Hammond Beeby Rupert Ainge Architects (HBRA) is designing the pavilions as two minimalist-style, black-glazed cubes. These glass façades will integrate photovoltaic (PV) modules on the outside surfaces.

After extensive research and consultation, HBRA decided to use customized mono-crystalline PV modules, modified to function within a curtain wall system. A curtain wall is a non-load bearing exterior wall that behaves as a screen. It can be made from a number of materials such as brick, stone or, in this case, PV cells.

“All of the black on the façades you see is PV. We think it is perhaps the first of its kind in Chicago, perhaps even in Illinois,” said HBRA architect Cyrus Subawalla. “The Exelon Pavilions are being designed to be demure in stature and to ‘urbanistically’ blend in with the formal symmetries of the surrounding park landscape.”

Subawalla also noted that the PV modules aim to meet the requirements and standards of the National Electrical Code as well as the Chicago Building Code. “We consider this project a unique example that addresses important architectural issues of sustainability, context and simplicity,” he said.
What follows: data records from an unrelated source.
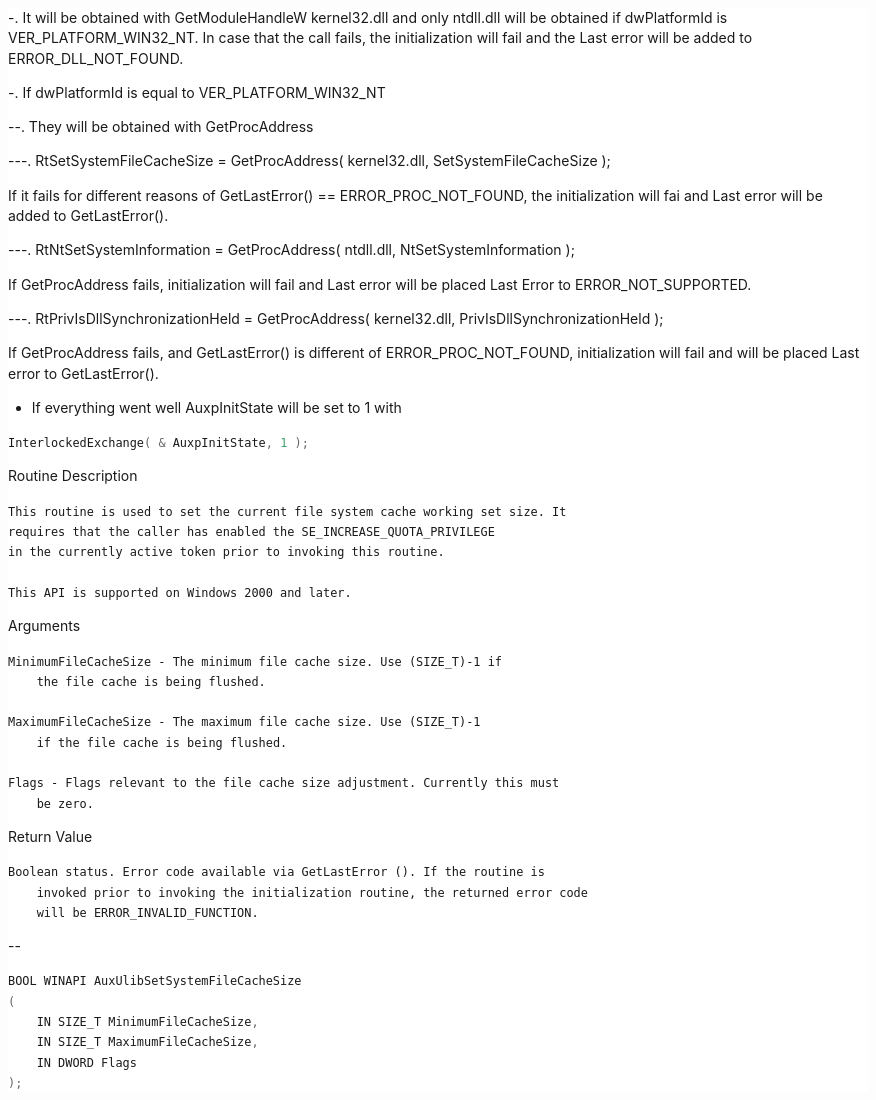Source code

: -. It will be obtained with GetModuleHandleW kernel32.dll and only ntdll.dll will be obtained if dwPlatformId is VER_PLATFORM_WIN32_NT. In case that the call fails, the initialization will fail and the Last error will be added to ERROR_DLL_NOT_FOUND.

-. If dwPlatformId is equal to VER_PLATFORM_WIN32_NT

--. They will be obtained with GetProcAddress

---. RtSetSystemFileCacheSize =  GetProcAddress( kernel32.dll, SetSystemFileCacheSize );

If it fails for different reasons of GetLastError() == ERROR_PROC_NOT_FOUND, the initialization will fai and Last error will be added to GetLastError().

---. RtNtSetSystemInformation = GetProcAddress( ntdll.dll, NtSetSystemInformation );

If GetProcAddress fails, initialization will fail and Last error will be placed Last Error to ERROR_NOT_SUPPORTED.

---. RtPrivIsDllSynchronizationHeld = GetProcAddress( kernel32.dll, PrivIsDllSynchronizationHeld );

If GetProcAddress fails, and GetLastError() is different of ERROR_PROC_NOT_FOUND, initialization will fail and will be placed Last error to GetLastError().

- If everything went well AuxpInitState will be set to 1 with
```c
InterlockedExchange( & AuxpInitState, 1 );
```

Routine Description

    This routine is used to set the current file system cache working set size. It 
    requires that the caller has enabled the SE_INCREASE_QUOTA_PRIVILEGE 
    in the currently active token prior to invoking this routine.

    This API is supported on Windows 2000 and later.
    
Arguments

    MinimumFileCacheSize - The minimum file cache size. Use (SIZE_T)-1 if 
        the file cache is being flushed.

    MaximumFileCacheSize - The maximum file cache size. Use (SIZE_T)-1 
        if the file cache is being flushed.

    Flags - Flags relevant to the file cache size adjustment. Currently this must 
        be zero.

Return Value

    Boolean status. Error code available via GetLastError (). If the routine is
        invoked prior to invoking the initialization routine, the returned error code
        will be ERROR_INVALID_FUNCTION.

--
```c
BOOL WINAPI AuxUlibSetSystemFileCacheSize 
(
    IN SIZE_T MinimumFileCacheSize,
    IN SIZE_T MaximumFileCacheSize,
    IN DWORD Flags
);
```

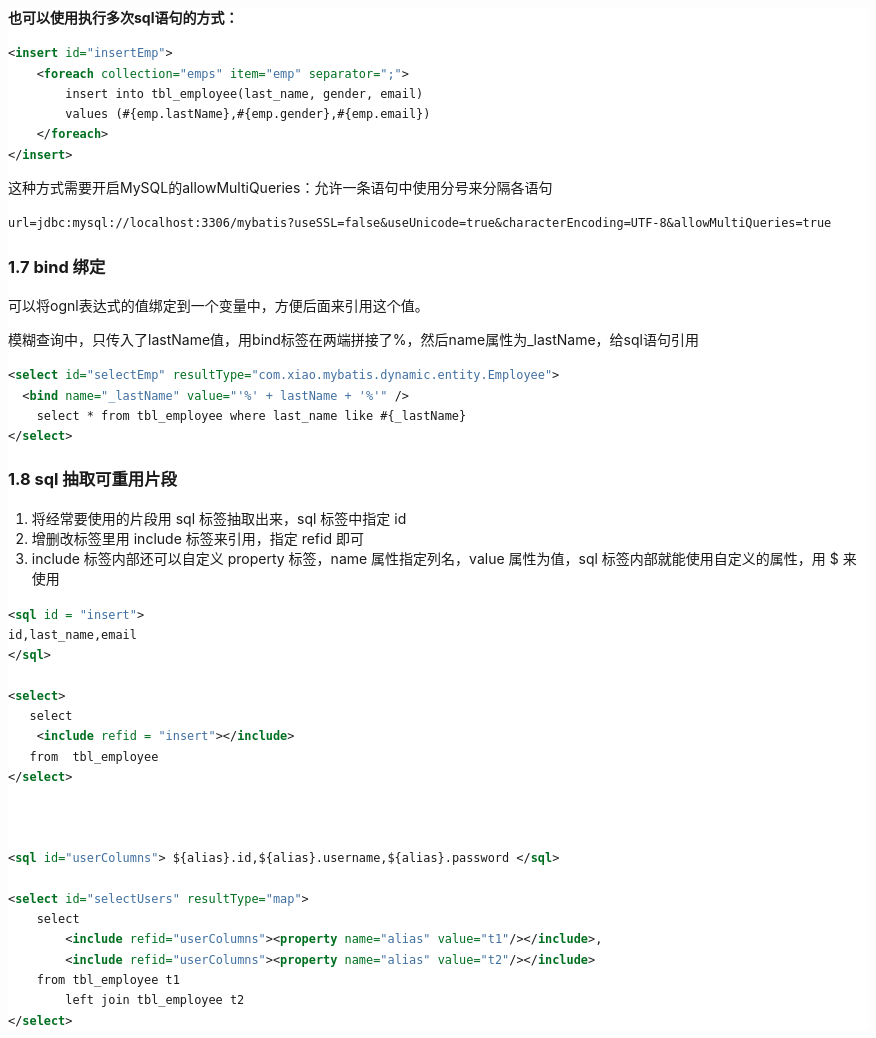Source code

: **也可以使用执行多次sql语句的方式：**

```xml
<insert id="insertEmp">
    <foreach collection="emps" item="emp" separator=";">
        insert into tbl_employee(last_name, gender, email)
        values (#{emp.lastName},#{emp.gender},#{emp.email})
    </foreach>
</insert>
```

这种方式需要开启MySQL的allowMultiQueries：允许一条语句中使用分号来分隔各语句

```properties
url=jdbc:mysql://localhost:3306/mybatis?useSSL=false&useUnicode=true&characterEncoding=UTF-8&allowMultiQueries=true
```

### 1.7 bind 绑定

可以将ognl表达式的值绑定到一个变量中，方便后面来引用这个值。

模糊查询中，只传入了lastName值，用bind标签在两端拼接了%，然后name属性为_lastName，给sql语句引用

```xml
<select id="selectEmp" resultType="com.xiao.mybatis.dynamic.entity.Employee">
  <bind name="_lastName" value="'%' + lastName + '%'" />
	select * from tbl_employee where last_name like #{_lastName}
</select>
```

### 1.8 sql 抽取可重用片段

1. 将经常要使用的片段用 sql 标签抽取出来，sql 标签中指定 id
2. 增删改标签里用 include 标签来引用，指定 refid 即可
3. include 标签内部还可以自定义 property 标签，name 属性指定列名，value 属性为值，sql 标签内部就能使用自定义的属性，用 $ 来使用

```xml
<sql id = "insert">
id,last_name,email
</sql>

<select>
   select
	<include refid = "insert"></include>
   from  tbl_employee
</select>



<sql id="userColumns"> ${alias}.id,${alias}.username,${alias}.password </sql>

<select id="selectUsers" resultType="map">
	select
		<include refid="userColumns"><property name="alias" value="t1"/></include>,
		<include refid="userColumns"><property name="alias" value="t2"/></include>
	from tbl_employee t1
		left join tbl_employee t2
</select>
```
The energy generated will essentially power both pavilions, working toward self-sufficiency and cost efficiency. In addition, the pavilions’ double wall system will reduce energy consumption costs. Through the wall’s ventilated cavity, each building’s heat loss or gain will be minimized.
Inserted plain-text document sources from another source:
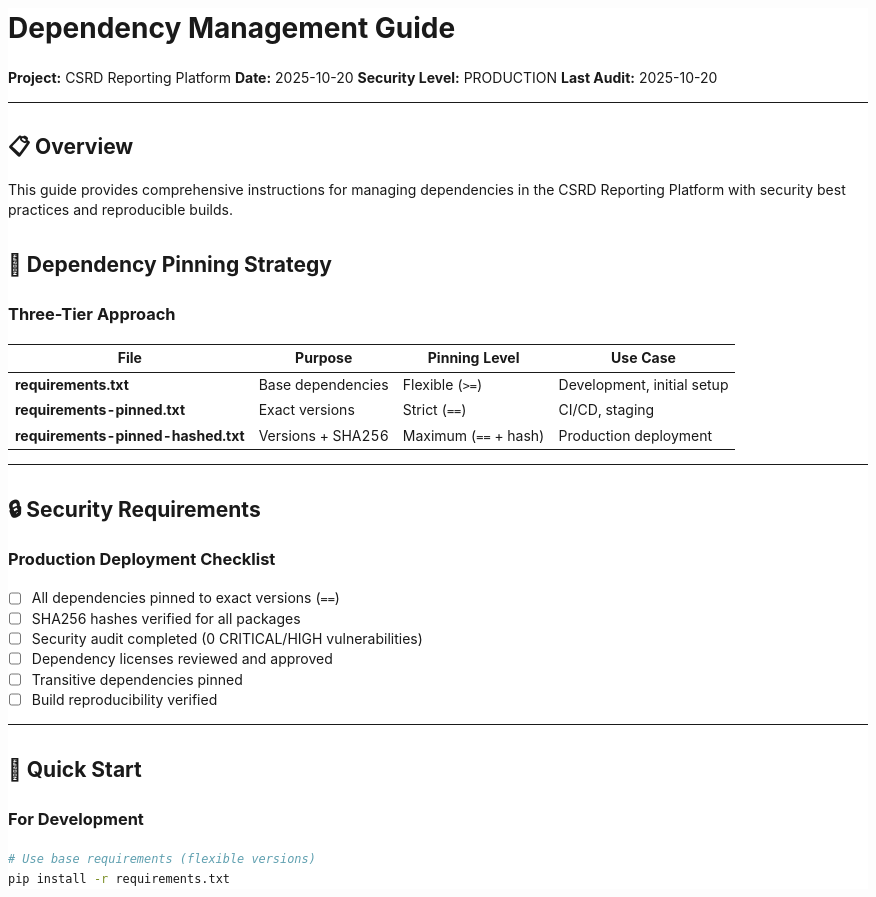 # Dependency Management Guide

**Project:** CSRD Reporting Platform
**Date:** 2025-10-20
**Security Level:** PRODUCTION
**Last Audit:** 2025-10-20

---

## 📋 Overview

This guide provides comprehensive instructions for managing dependencies in the CSRD Reporting Platform with security best practices and reproducible builds.

## 🎯 Dependency Pinning Strategy

### Three-Tier Approach

| File | Purpose | Pinning Level | Use Case |
|------|---------|---------------|----------|
| **requirements.txt** | Base dependencies | Flexible (`>=`) | Development, initial setup |
| **requirements-pinned.txt** | Exact versions | Strict (`==`) | CI/CD, staging |
| **requirements-pinned-hashed.txt** | Versions + SHA256 | Maximum (`==` + hash) | Production deployment |

---

## 🔒 Security Requirements

### Production Deployment Checklist

- [ ] All dependencies pinned to exact versions (`==`)
- [ ] SHA256 hashes verified for all packages
- [ ] Security audit completed (0 CRITICAL/HIGH vulnerabilities)
- [ ] Dependency licenses reviewed and approved
- [ ] Transitive dependencies pinned
- [ ] Build reproducibility verified

---

## 🚀 Quick Start

### For Development

```bash
# Use base requirements (flexible versions)
pip install -r requirements.txt
```
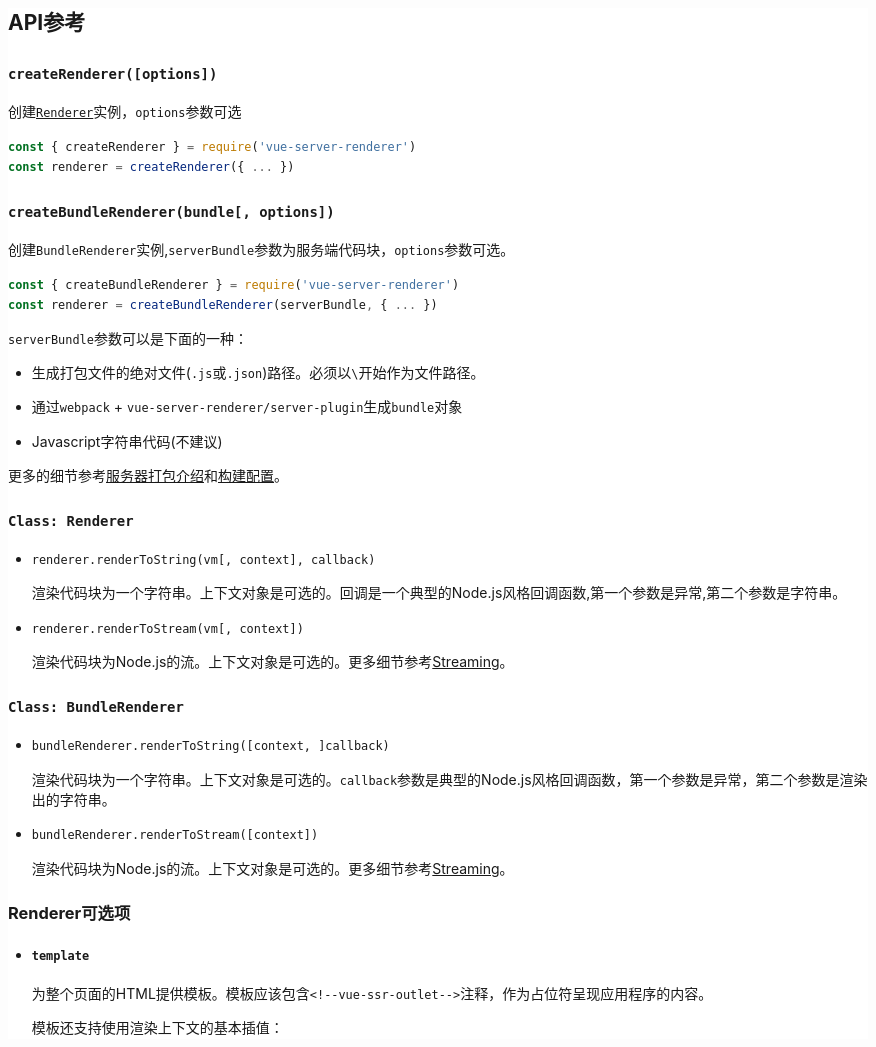 
## API参考

### `createRenderer([options])`

创建[`Renderer`](#class-renderer)实例，`options`参数可选

```javascript
const { createRenderer } = require('vue-server-renderer')
const renderer = createRenderer({ ... })
```

### `createBundleRenderer(bundle[, options])`

创建`BundleRenderer`实例,`serverBundle`参数为服务端代码块，`options`参数可选。

```javascript
const { createBundleRenderer } = require('vue-server-renderer')
const renderer = createBundleRenderer(serverBundle, { ... })
```

`serverBundle`参数可以是下面的一种：

* 生成打包文件的绝对文件(`.js`或`.json`)路径。必须以`\`开始作为文件路径。

* 通过`webpack` + `vue-server-renderer/server-plugin`生成`bundle`对象

* Javascript字符串代码(不建议)

更多的细节参考[服务器打包介绍](https://ssr.vuejs.org/en/bundle-renderer.html)和[构建配置](https://ssr.vuejs.org/en/build-config.html)。

### `Class: Renderer`

* `renderer.renderToString(vm[, context], callback)`

    渲染代码块为一个字符串。上下文对象是可选的。回调是一个典型的Node.js风格回调函数,第一个参数是异常,第二个参数是字符串。

* `renderer.renderToStream(vm[, context])`

    渲染代码块为Node.js的流。上下文对象是可选的。更多细节参考[Streaming](https://ssr.vuejs.org/en/streaming.html)。

### `Class: BundleRenderer`

* `bundleRenderer.renderToString([context, ]callback)`

    渲染代码块为一个字符串。上下文对象是可选的。`callback`参数是典型的Node.js风格回调函数，第一个参数是异常，第二个参数是渲染出的字符串。

* `bundleRenderer.renderToStream([context])`

    渲染代码块为Node.js的流。上下文对象是可选的。更多细节参考[Streaming](https://ssr.vuejs.org/en/streaming.html)。

### Renderer可选项

* #### `template`

    为整个页面的HTML提供模板。模板应该包含`<!--vue-ssr-outlet-->`注释，作为占位符呈现应用程序的内容。
    
    模板还支持使用渲染上下文的基本插值：
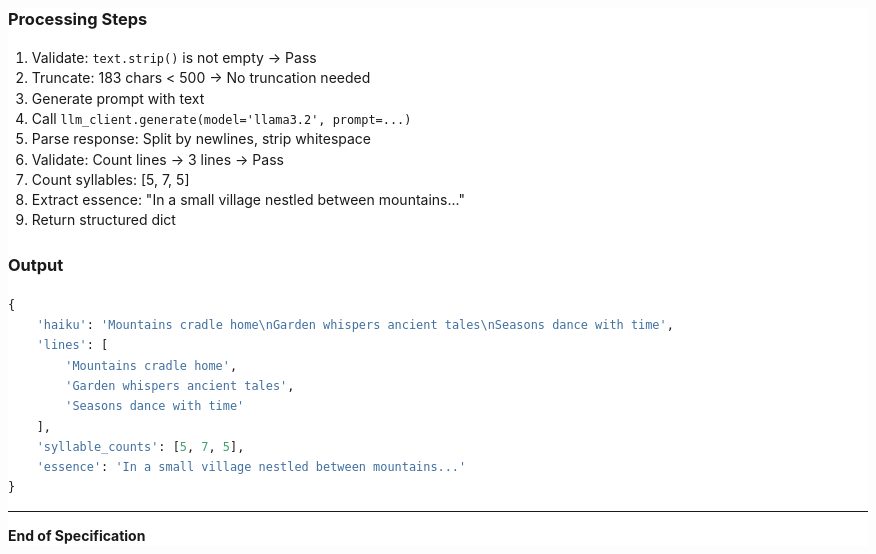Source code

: ### Processing Steps
1. Validate: `text.strip()` is not empty → Pass
2. Truncate: 183 chars < 500 → No truncation needed
3. Generate prompt with text
4. Call `llm_client.generate(model='llama3.2', prompt=...)`
5. Parse response: Split by newlines, strip whitespace
6. Validate: Count lines → 3 lines → Pass
7. Count syllables: [5, 7, 5]
8. Extract essence: "In a small village nestled between mountains..."
9. Return structured dict

### Output
```python
{
    'haiku': 'Mountains cradle home\nGarden whispers ancient tales\nSeasons dance with time',
    'lines': [
        'Mountains cradle home',
        'Garden whispers ancient tales',
        'Seasons dance with time'
    ],
    'syllable_counts': [5, 7, 5],
    'essence': 'In a small village nestled between mountains...'
}
```

---

**End of Specification**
When completed, both pavilions will serve multiple roles of being park public information centers and display zones for Exelon Corp. and the Chicago Park District. Specifically, the West Pavilion will have Exelon exhibit space, park offices and client specific amenities. The East Pavilion will have additional exhibit spaces, including information about the value of PV and how it generates power for the pavilions.

The pavilions are a portion of an overall city effort to build and enhance Millennium Park. Funded by city and private funds, the Millennium Park project is a joint venture intended to enhance park, recreation, cultural and transportation facilities along Chicago’s Lakefront.
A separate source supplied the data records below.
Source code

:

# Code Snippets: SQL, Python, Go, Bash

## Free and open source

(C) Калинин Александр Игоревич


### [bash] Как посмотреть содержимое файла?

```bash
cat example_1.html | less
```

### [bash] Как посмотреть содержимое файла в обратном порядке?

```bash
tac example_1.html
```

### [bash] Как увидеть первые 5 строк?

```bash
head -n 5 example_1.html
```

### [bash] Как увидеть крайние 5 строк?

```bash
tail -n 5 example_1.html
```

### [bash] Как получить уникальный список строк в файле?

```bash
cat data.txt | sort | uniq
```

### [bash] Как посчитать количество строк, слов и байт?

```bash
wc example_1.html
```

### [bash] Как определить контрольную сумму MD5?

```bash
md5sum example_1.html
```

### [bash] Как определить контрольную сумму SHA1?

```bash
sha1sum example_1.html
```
“It’s a public-private partnership initiated by the Mayor of Chicago, starting in 1997. The individual, privately-funded projects within Millennium Park are what we call park enhancements, of which the Exelon Pavilions are one of those,” said Uhlir.

The park, two-thirds of which will be entirely new park land, covers what was formally a surface parking lot and existing railroad tracks and terminal, which remained. This had long been considered unsightly space that occupied a major portion of the city’s “front yard.”

Although the Exelon Pavilions will not be completed until mid-2004, parts of Millennium Park are already open to the public. These include the popular McCormick Tribune Plaza and Ice Rink, the Millennium underground parking garage, and a landscaped parkland of over 400 trees.

Other park enhancements currently under development include: the indoor Chicago Music and Dance Theater designed by HBRA; an outdoor Music Pavilion designed by renowned architect Frank Gehry; a 100-ton reflective sculpture by artist Anish Kapoor; and a 2.5-acre garden whose design was part of an international competition won by Gustafson Guthrie Nichol.

When completed, Millennium Park is expected to be Chicago’s newest world-class destination for families, tourists and convention-goers. According to the Public Building Commission of Chicago, Millennium Park will guarantee the city new jobs and revenues for decades to come. Conservative estimates say it could generate $100 million to $150 million of new tourist revenues each year.

Gabriela Martin is manager of environmental commitments at Commonwealth Edison (ComEd) headquartered in Chicago, IL, and oversees renewable energy project development at ComEd. This article was previously published in the SEPA Record for the Solar Electric Power Association.